Contributed by: Emily Conklin
As I basked in the waves of Kailua Bay, enjoying the sun and surf after a long day spent in front of a lab computer, I noticed I had a small companion. The juvenile mamo (Abudefduf abdominalis), identifiable by its bold yellow and black stripes even at this age, stuck close to me as I swam. Perhaps it was taking shelter from a nearby predator, or perhaps it was simply keen on making a home base out of this human-shaped reef. As I tried to avoid disturbing the young fish, I found myself wondering about its origins. Was it a local, spawned on the reef just outside the bay, or an intrepid traveler, born on another island and transported here at the whim of ocean currents?
My work in the Toonen-Bowen (ToBo) Lab at the Hawai‘i Institute of Marine Biology seeks to answer that very question. Many reef species stick close to home as adults—invertebrates such as ‘opihi or coral stay planted where they settle, and many reef fish are known to have a home range of a kilometer or less. The larvae of these species, however, are much more mobile and have the potential to travel tens (or even hundreds!) of kilometers away from where they were spawned. In fact, this long-distance travel is likely how many marine species arrived in the Hawaiian archipelago in the first place.
Figuring out where these larvae come from and where they go can be quite interesting, especially for someone interested in asking questions about heredity and population biology. For example, do these tiny larvae routinely island-hop? Or do strong ocean currents, like the ones we see between O‘ahu and Maui Nui, create a barrier to larval movement and split a species into distinct populations? These questions are also important from a management perspective: if we are able to identify certain areas that are important for “seeding” other locations with new larvae, we can make an effort to protect those habitats and better maintain breeding populations of key species.
Unfortunately, the properties of marine larvae make them difficult to study in their natural habitat. For one thing, they start off very small, and often look very different than their eventual adult form. This makes marine larvae hard to identify at the species level without costly genetic sequencing–and that’s if you’re lucky enough to find them in the first place. Locating, capturing, and identifying larvae smaller than a fingernail in vast tracts of open ocean quickly becomes a Herculean task. It’s even harder to accurately track the movement of an individual larva, since they are bit too small for electronic tagging. For these reasons, we often turn to the power of computers to estimate patterns of larval dispersal.
Using a model of the ocean’s physical properties such as current direction and velocity, we can simulate larval spawning and see where they are transported. It’s a bit like a video game where the winners are larvae that successfully find suitable habitat, while losers are swept off to sea. I focus on larval connectivity around the island of Moloka‘i, and have been simulating larval transport for a total of eleven species (eight reef fish and four invertebrates). Specifically, I am interested in the role of Kalaupapa National Historical Park in dictating patterns of connectivity for the area: do these protected waters act as a larval source for the rest of Moloka‘i?

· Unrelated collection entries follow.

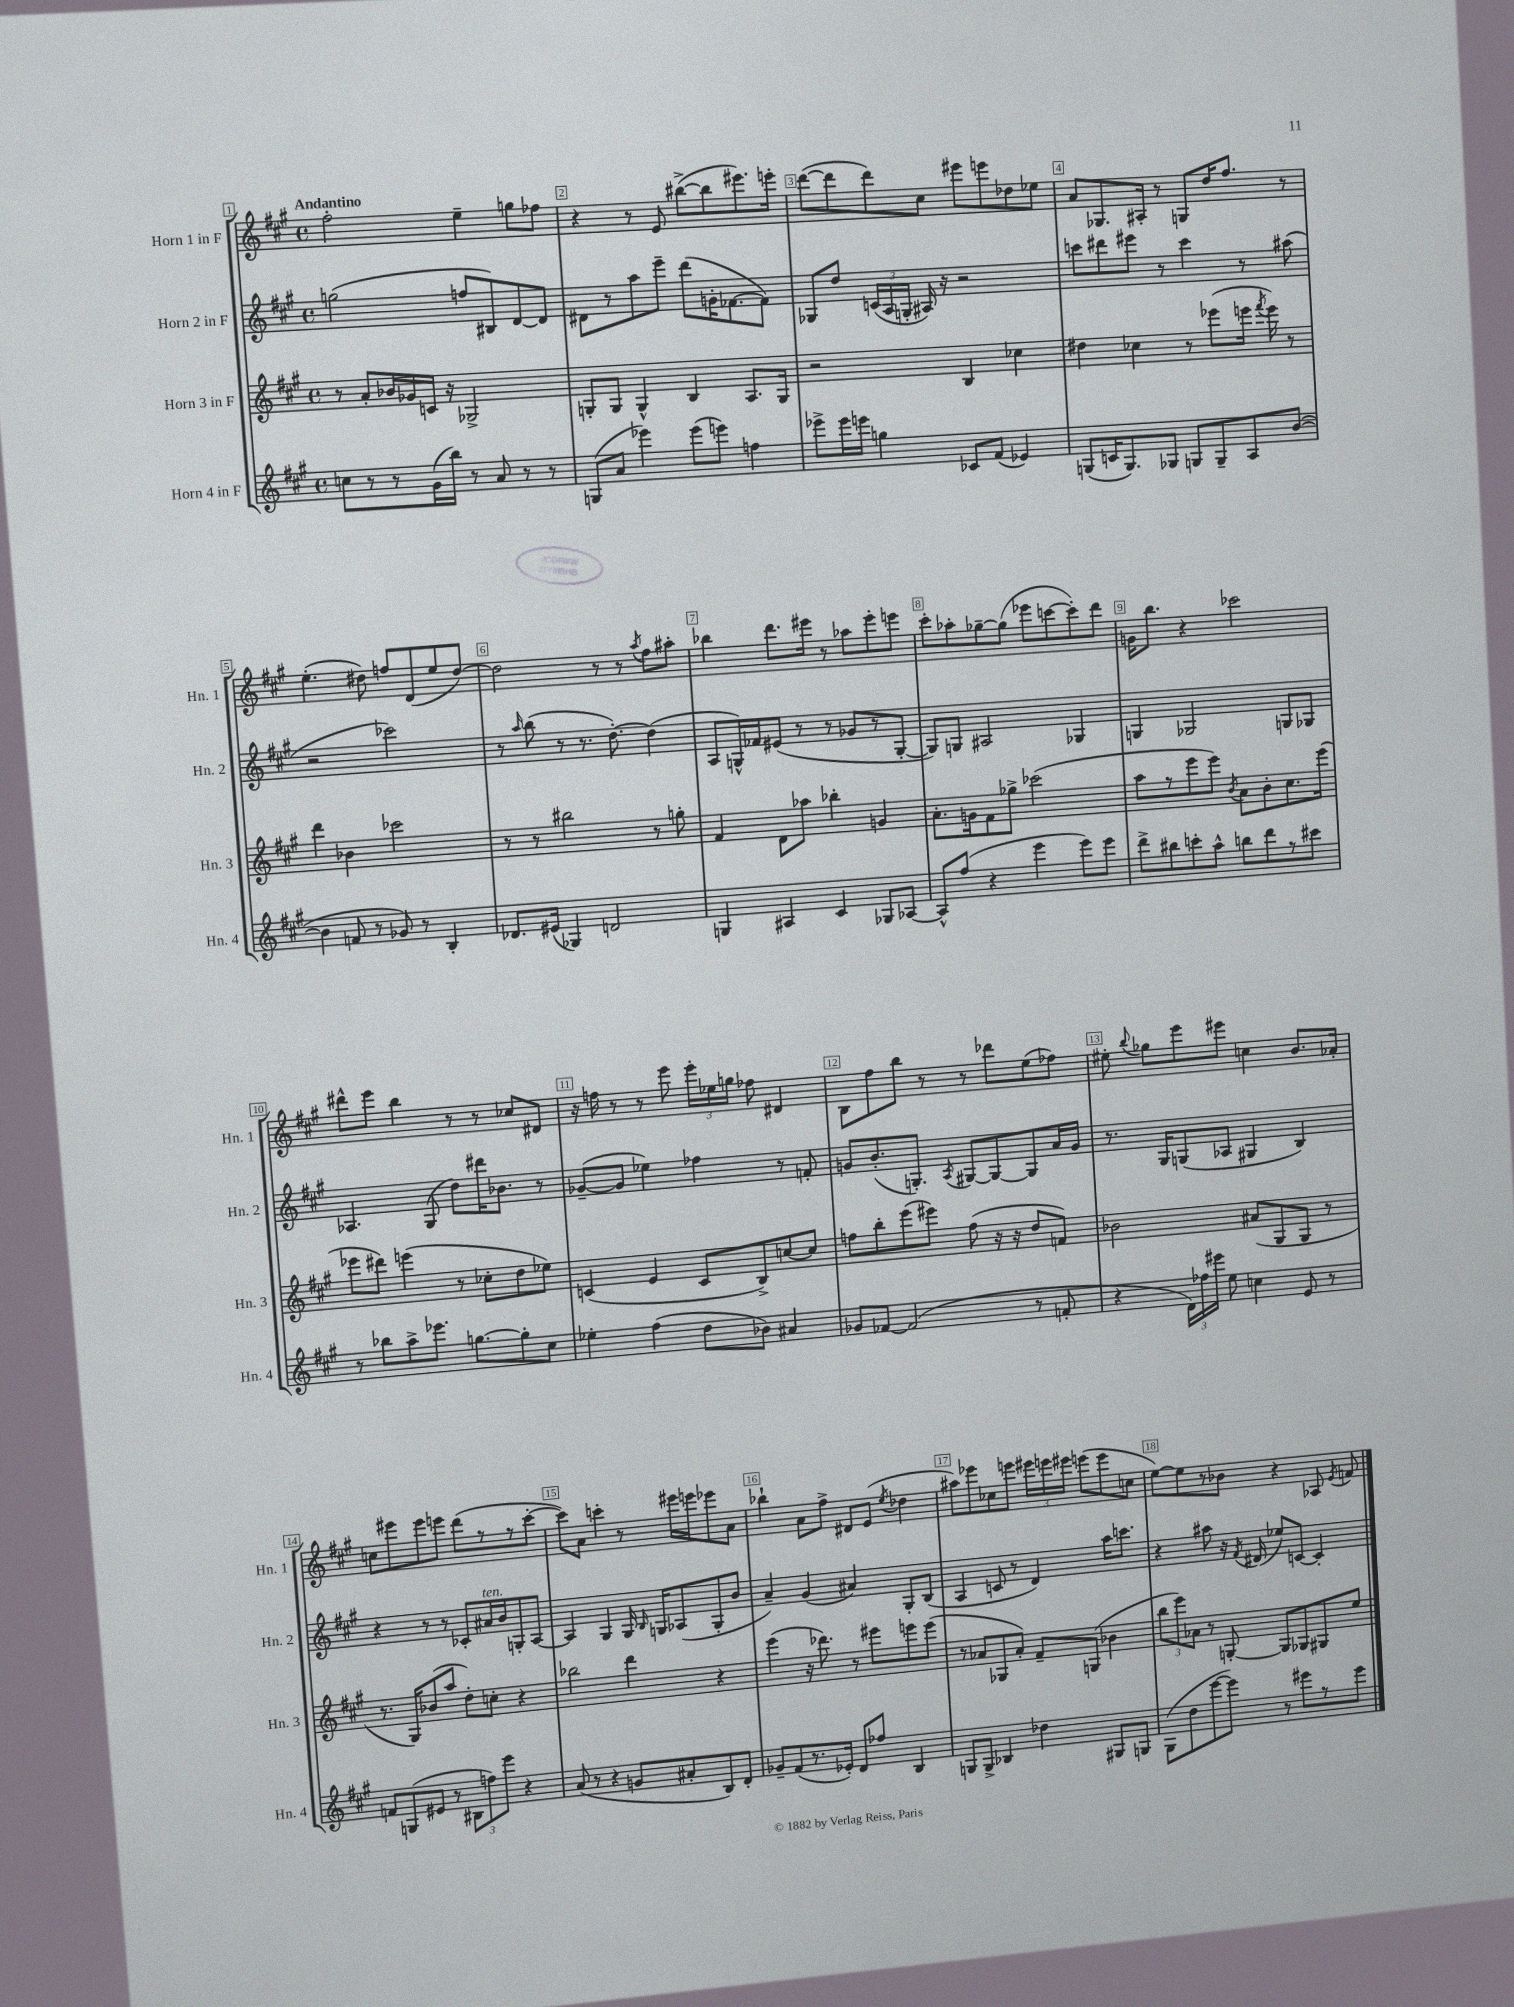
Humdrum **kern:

**kern	**kern	**kern	**kern
*part4	*part3	*part2	*part1
*staff4	*staff3	*staff2	*staff1
*I"Horn 4 in F	*I"Horn 3 in F	*I"Horn 2 in F	*I"Horn 1 in F
*I'Hn. 4	*I'Hn. 3	*I'Hn. 2	*I'Hn. 1
*clefG2	*clefG2	*clefG2	*clefG2
*k[f#c#g#]	*k[f#c#g#]	*k[f#c#g#]	*k[f#c#g#]
*M4/4	*M4/4	*M4/4	*M4/4
*met(c)	*met(c)	*met(c)	*met(c)
=1	=1	=1	=1
!	!	!	!LO:TX:a:B:t=Andantino
8ccn\L	8r	(2ggn\	2ff#'\
8r	8a'/L	.	.
8r	16b-X/L	.	.
.	16g-X/	.	.
(16g#\L	16cn/JJ	.	.
16bb\JJ)	16r	.	.
8r	2G-X^/	8ffn/L	4ee~\
8a/	.	8B#X/)	.
8r	.	[8d/	8ggn\L
8r	.	8d/J]	8ff-X\J
=2	=2	=2	=2
(8Gn/L	8Gn'/L	8d#X\L	4r
8a/J	8G/J	8r	.
4eee-X\)	4G^^/	8aa\	8r
.	.	8eee~\J	8e/
(8eee-\L	4B/	(8ddd\L	([8bb#X^\L
8eeen\J)	.	16gn'\K	8bb#\]
.	.	[8.f-X\	.
4ffn\	8.A/L	.	8.eee#X\)
.	.	8f-\J])	.
.	16G/Jk	.	16eeen'\Jk
=3	=3	=3	=3
8eee-X^\L	2r	8G-X/L	([8ddd\L
16eee-\L	.	8dd/J	8ddd\]
16eeen\JJ	.	.	.
4ggn\	.	(24cn/LL	8ddd\)
.	.	24A/	.
.	.	24Gn'/JJ	.
.	.	16A#X/)	8cc#\J
.	.	16r	.
8c-X/L	4B/	2r	8eee#X\L
(8f#/J	.	.	8eeen\
4e-X/)	4cc-X\	.	8dd-X\
.	.	.	8ee-X\J
=4	=4	=4	=4
(8Gn/L	4dd#X\	8cccn\L	8a/L
16cn/K	.	8ddd#X\	8.G-X/
8.G/)	.	.	.
.	4cc-X\	8eee#X\J	.
.	.	.	16A#X'/Jk
8G-X/J	.	8r	8r
8Gn/L	8r	4ccc\	8Gn/L
8G~/	(8eee-X\L	.	16dd/K
.	.	.	8.ff#/J
8A/	16eeen\Jk	8r	.
.	8qfff#/	.	.
.	16eee\)	.	.
([8b/J	8r	(8aa#X\	8r
!!LO:LB:g=z
=5	=5	=5	=5
4b\]	4ddd\	2r	(4.ee'\
8fn/	4b-X\	.	.
8r	.	.	8dd#X\)
8g-X/)	2ccc-X\	2ccc-X\)	8ffn/L
8r	.	.	(8d/
4B'/	.	.	8ee/
.	.	.	[8dd#/J)
=6	=6	=6	=6
8.d-X/L	8r	8r	2dd#\]
.	.	16qqaa/	.
.	8r	(8bb\	.
(16e#X/Jk	.	.	.
4G-X/)	2bb#X\	8r	.
.	.	8.r	.
2dn/	.	.	8r
.	.	[8.dd'\)	.
.	.	.	8r
.	.	.	8qaa/
.	8r	(4dd\]	8ff#\L
.	8ggn'\	.	8aa#X'\J
=7	=7	=7	=7
4Gn/	4f#/	8A/L	4bb-X\
.	.	16Gn^^/L)	.
.	.	16f-X/J	.
4A#X/	8d\L	(8e#X/J	8.ddd\L
.	8aa-X\J	8r	.
.	.	.	16eee#X\Jk
4c#/	4bb-X'\	8r	8r
.	.	8g-X/L	8aa-X\L
8G-X/L	4gn/	8r	8eee#'\
[8A-X/J	.	[8G'/J	8eeen\J
=8	=8	=8	=8
8A-^^/L]	8.a'\L	8G/L])	8ccc#'\L
(8ff#/J	.	8Gn/J	8aa-X'\
.	16gn\k	.	.
4r	8f#\	2A#X/	[8gg-X~\
.	8gg-X^\J	.	(8gg-\J]
4eee\	(2ccc-X\	.	8eee-X\L
.	.	.	[8cccn\
8eee\L)	.	4G-X/	8ccc'\])
8eee\J	.	.	8ddd\J
=9	=9	=9	=9
8ddd^\L	8aa\L	4Gn/	16gn\KL
.	.	.	8.bb\J
8bb#X\	8r	.	.
8cccn'\	8eee\	2G-X/	4r
8aa^^\J	8eee\J)	.	.
.	8qb/	.	.
8bbn\L	8a\L	.	2ccc-X\
8ddd\	8b'\	.	.
8r	8.cc#\	8Gn/L	.
8ccc#X\J	.	8G-X/J	.
.	(16eee\Jk	.	.
!!LO:LB:g=z
=10	=10	=10	=10
8r	8eee-X\L	4.A-X/	8ddd#X^^\L
8bb-X\L	8ddd#X\J)	.	8eee\J
8aa^\	(4eeen\	.	4bb\
8.eee-X\J	.	(8G#/	.
.	8r	8dd\L)	8r
[8.ggn\L	.	.	.
.	8cc-X'\L	16ddd#X\K	8r
.	.	8.b-X\J	.
8gg'\]	8dd\	.	8cc-X/L
8cc#\J	8ee-X\J)	8r	8d#X/J
=11	=11	=11	=11
4ee-X'\	(4cn/	([8g-X~/L	16r
.	.	.	16ffn\
.	.	8g-/J]	8r
(4ff#\	4e/	4ee-X\)	8r
.	.	.	8eee\
8dd\L	8c/L	4ff-X\	24eee'\LL
.	.	.	24ee-X\
.	.	.	24ggn\JJ
8b-X\J)	8B^/)	.	8ff-X\
4a#X/	[8ccn/	8r	4d#X/
.	8cc/J]	8fn'/	.
=12	=12	=12	=12
8g-X/L	8ffn\L	8gn/L	8B\L
[8f-X/J	8bb'\	(8.b'/	8ff#\
(2f-/]	(8eee\	.	8bb\J
.	.	8.Gn'/J)	.
.	8eee#X\J)	.	8r
.	.	8qA/	.
.	(8ff\	[8G#X/L	8r
.	16r	8G#/_	8ddd-X\L
.	16r	.	.
8r	8dd/L	8G#/]	(8ee\
8fn'/	8fn/J)	16a/L	8ff-X\J)
.	.	16g/JJ	.
=13	=13	=13	=13
4r	2b-X\	8.r	8ee#X'\
.	.	.	8qqbb/
.	.	.	8gg-X\L
.	.	16G#/KL	.
24d\LL)	.	(8Gn/	8eee\
24ff-X\	.	.	.
24eee#X\JJ	.	.	.
8ee\	.	8A-X/J	8eee#X\J
4ccn\	(8a#X/L	4G#X/	4ccn\
.	8G#/	.	.
8e/	8G#/J	4B/)	8.b/L
8r	8r	.	.
.	.	.	16a-X'/Jk
!!LO:LB:g=z
=14	=14	=14	=14
8fn/L	8.r	4r	8ccn\L
(8Gn/	.	.	8eee#X\
.	16G#/KL)	.	.
8e#X/J	(8b-X/	8r	8eee#\
8r	8aa/J	8r	8eeen\J
12B#X\L	8dd'\L)	8c-X'/L	(8ddd\L
12ffn\)	.	.	.
!	!	!LO:TX:a:i:t=ten.	!
.	8ccn'\J	16a#X/L	8r
12eee\J	.	.	.
.	.	16b/J	.
4r	4r	8Gn'/	8r
.	.	[8A/J	[8ccc#'\J
=15	=15	=15	=15
(8a/	2bb-X\	4A/]	8ccc#\L])
8r	.	.	8a\J
4r	.	4G#/	4cccn'\
8gn/L	4ddd\	16G#/	8r
.	.	16qqB/	.
.	.	16Gn/KL	.
8a#X'/	.	(8A-X/	16eee#X\LL
.	.	.	16eeen\J
8B/)	4r	8G'/	8eee-X\
8d'/J	.	8b/J	8a\J
=16	=16	=16	=16
8g-X~/L	(4eee\	4a~/)	4bb-X`\
(8f#/	.	.	.
8.r	16r	(4g#/	8a\L
.	8.ddd-X\)	.	.
.	.	.	8ff#^\J
16e-X'/Jk)	.	.	.
8d/L	8r	4a#X/)	8d#X/L
8ff-X/J	8eee#X\L	.	(8e/J
.	.	.	8qee/
4B/	8eeen\	8G#'/L	4dd-X\
.	(8eee\J	(8B/J	.
=17	=17	=17	=17
8Gn/L	8r	4A/	8aa#X\L)
8G^/J	8a-X/L	.	8eee-X\
4B-X/	8G-X/	8cn/	8cc-X\
.	8a-'/J)	8r	8eeen\J
4dd-X\	8f#~/L	4d/)	24eee#X\LL
.	.	.	24eeen\
.	.	.	24eee#X\JJ
.	(8Gn/J	.	(8eeen\L
8G#X/L	4b-X\	16aa\KL	8eee\
.	.	8.cccn\J	.
8Gn/J	.	.	8ccn\J
=18	=18	=18	=18
(8G#\L	12bb\L	4r	[8ee\L)
.	12eee\)	.	.
8dd\	.	.	8ee\]
.	12a-X\J	.	.
[8eee\	8r	8aa#X\	8r
8eee\J])	[8Gn'/	16r	8b-X\J
.	.	8qf#/	.
.	.	(16d#X/	.
8r	8G/L]	8ee-X/L)	4r
8eee#X\L	8G-X/	[8cn/J	.
8r	8G#X/	4c'/]	8A-X/
.	.	.	8qe/
8eee#\J	8ee/J	.	8fn/
==	==	==	==
*-	*-	*-	*-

Currents are not the only thing that influence the path of travelling larvae. Physiological characteristics like larval behavior, the time it takes before larvae are ready to settle, and the strategies adults use to reproduce (e.g. spawning in the water column vs laying eggs on the ocean floor) can all affect a larva’s fate. We can use many of these traits and behaviors in our model, by incorporating data previously gathered in the laboratory and field. For other important information—such as where adults are found, and when and where they spawn—it helps to turn to local experts.
Lucky for my work around Moloka‘i, we (Dr. Toonen and myself) knew the right local experts to get in contact with. We flew to Moloka‘i on a sunny Monday morning to meet with Kalaupapa managers and members of the fishing community, as well as some of the island’s kūpuna, who have generations of experience and knowledge about the island’s marine community. Our trip served the dual purpose of both relaying our preliminary results and requesting feedback: based on their knowledge, did the results from our model make sense? Were we spawning larvae in the right habitat, at the right time of year, at the right phase of the moon and time of day? With their advice, I was able to calibrate spawning parameters for several species and make the model more realistic.
Now that we have preliminary results in place, the next step is to test how well our model performs. To do so, I and several other members of the lab are currently gearing up to collect samples of cauliflower coral, or Pocillopora meandrina, from several locations along the Moloka‘i coast. Over the summer, we will prepare these tiny samples of coral for genetic sequencing. Using DNA sequence data we can determine how corals are related to each other around the island, which provides a measurement of the movement or lack of movement of coral larvae among the different areas in which we sample. This information can then be compared to the results predicted by our computer model.
Much like larvae flowing between reef patches over the generations, science communication is most effective as a multi-step process. I hope to continue working on projects that incorporate traditional ecological knowledge, as well as communicate big-data learning outcomes back into the communities they benefit. Conserving habitats that are important larval pathways is one piece of the puzzle for effective reef management, and ensures that traveling larvae can continue to venture across the open ocean to find a home—even if they do occasionally mistake swimmers for a nice coral head.